- Created on Wednesday, 01 September 2010 00:00
- Written by Joseph Taylor
Rounder Records 116613284-2
John Mellencamp’s new disc takes such an honest stand against the mechanization and digitizing of modern music that it makes recent discs by most other pop musicians sound contrived. The funk and fire of American music history flows through it, but I’ve long felt that was true of Mellencamp’s records. No Better Than This sounds like an old Gibson acoustic or National steel guitar that has gotten richer and more complex with age.
Mellencamp and T Bone Burnett, who produced the singer’s last disc, Life Death Love and Freedom (2008), traveled through the South looking for landmark locations where they could record the 13 songs Mellencamp had written. They stopped at the First African Baptist Church in Savannah, Georgia, the oldest African-American church in North America, then went to Sun Studios in Memphis, and wound things up at rooms 413 and 414 in the Gunter Hotel in San Antonio, where Robert Johnson and his producer, Don Law, recorded more than 70 years ago. Mellencamp brought some of his band members, a 1955 Ampex 601 mono tape recorder, and an RCA ribbon microphone.
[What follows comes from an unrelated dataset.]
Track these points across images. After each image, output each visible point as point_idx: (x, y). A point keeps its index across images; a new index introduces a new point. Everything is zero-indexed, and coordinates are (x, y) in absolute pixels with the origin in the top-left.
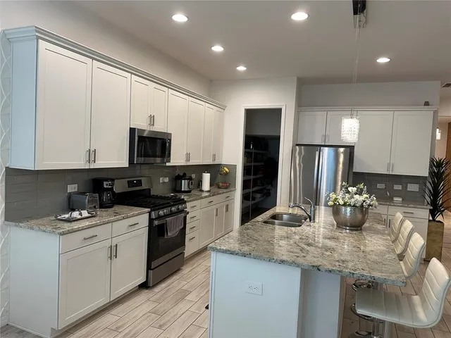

Burnett brought his own talents to the sessions and enlisted the aid of a few other musicians. Most of the tunes on No Better Than This are built around simple arrangements for four or five instruments, sometimes fewer than that. "Save Some Time to Dream" uses two guitars, an acoustic bass, and very simple percussion. Mellencamp sings "Right Behind Me" with just an acoustic guitar and violin backing him. It’s a pleasure to hear musicians playing well, without effects, and closely paying attention to the singer and responding to what he’s doing.
"No One Cares About Me" and "Coming Down the Road" have so much of the recording feel of vintage country songs that they sound like distant echoes. "Easter Eve" is like an old folk song, and the tale it tells is as sharply detailed as a short story. It contains some of Mellencamp’s best lyrics, and the musicians give him beautiful, simple support. The players here, among them guitarists Marc Ribot, Burnett, and Andy York, along with bassist Jay Bellerose and violinist Miriam Sturm, have a firm grasp on the genres into which Mellencamp taps, but the music never feels old, just real and genuine.
I don’t want to push too hard for a disc that in some ways seems modest in its methods and intent. It would be easy to take the distorted tube amps and slapback reverb on "Coming Down the Road" for artifice, but Mellencamp and the other musicians on the disc play with a conviction and freshness that makes it all sound genuine. Still, only music critics and purists -- not the average kid with an iPod -- are likely to be impressed by the attention to detail. In a time of economic difficulty, Mellencamp has reached back to the Great Depression and found the reassurance of tradition and folk wisdom. When I reviewed Life Death Love and Freedom two years ago, I called it a masterpiece. To my surprise and delight, Mellencamp has topped it.